In that event, it’s just a case of finding the appropriate song to reinterpret and then improvise that chosen melody into something that resembles a scratched record jumping through intervals in time and space in a vain attempt to make sense of that which is patently insane. Sounds like a familiar theme. Anyway, pub-singing brought me a little solace and gave me a chance to laugh without people, who were not there, thinking that I had lost the plot.
British clouds have settled into the vacant sky and I am feeling the familiar again.

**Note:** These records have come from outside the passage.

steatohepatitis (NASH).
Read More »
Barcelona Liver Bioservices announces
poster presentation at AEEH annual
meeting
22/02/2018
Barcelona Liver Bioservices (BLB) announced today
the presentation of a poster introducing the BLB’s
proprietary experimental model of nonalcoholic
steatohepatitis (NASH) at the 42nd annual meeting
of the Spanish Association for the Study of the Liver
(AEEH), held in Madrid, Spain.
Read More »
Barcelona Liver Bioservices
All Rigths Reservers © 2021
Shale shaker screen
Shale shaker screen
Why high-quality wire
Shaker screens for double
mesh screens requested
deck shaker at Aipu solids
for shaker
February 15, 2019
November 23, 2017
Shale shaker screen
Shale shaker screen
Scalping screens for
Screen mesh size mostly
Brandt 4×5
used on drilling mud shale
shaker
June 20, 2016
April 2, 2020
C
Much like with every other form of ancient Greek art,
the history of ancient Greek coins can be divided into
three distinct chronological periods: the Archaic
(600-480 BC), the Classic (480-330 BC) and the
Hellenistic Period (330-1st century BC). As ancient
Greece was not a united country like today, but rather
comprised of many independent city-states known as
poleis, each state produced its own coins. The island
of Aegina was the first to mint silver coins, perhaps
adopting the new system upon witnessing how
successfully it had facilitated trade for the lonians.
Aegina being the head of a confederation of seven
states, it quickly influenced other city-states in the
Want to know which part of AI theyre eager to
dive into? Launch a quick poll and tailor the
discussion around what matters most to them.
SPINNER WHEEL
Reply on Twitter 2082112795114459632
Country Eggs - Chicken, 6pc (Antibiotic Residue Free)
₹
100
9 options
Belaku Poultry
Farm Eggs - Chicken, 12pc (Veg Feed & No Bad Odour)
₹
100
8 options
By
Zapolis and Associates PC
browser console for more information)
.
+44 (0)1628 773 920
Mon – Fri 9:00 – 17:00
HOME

My wife and middle daughter have gone to the Midlands to pick up our eldest daughter from university, leaving the youngest and I to share a full English breakfast. Tomorrow I begin a stint of supply at a special school where naughty children are sent because they cannot fit into the perfectly reasonable education system. I dropped in there during the early part of the week and was struck by how wonderfully some of these children played their roles. A few salvos of swearing, kicking plastic bottle across corridors and outright refusal to do anything politely requested of them, told me what to expect. I was rushed in and out, asked if I knew about teaching English, asked if I wanted a permanent job, told that one woman was leaving to have a baby (even thought I suspected that she hadn’t got anywhere near pregnant by that point), then informed that another teacher was on her way out because she could not tolerate being sworn at so much during the course of a working day. Oh, and by the way, when could I start?
It’s nice to be wanted. I told them that it would be better if I just saw how it went, day by day. I had decided to pull myself away from the Prozac, and still do, but for the time being sticking with the programme seems to make some sense.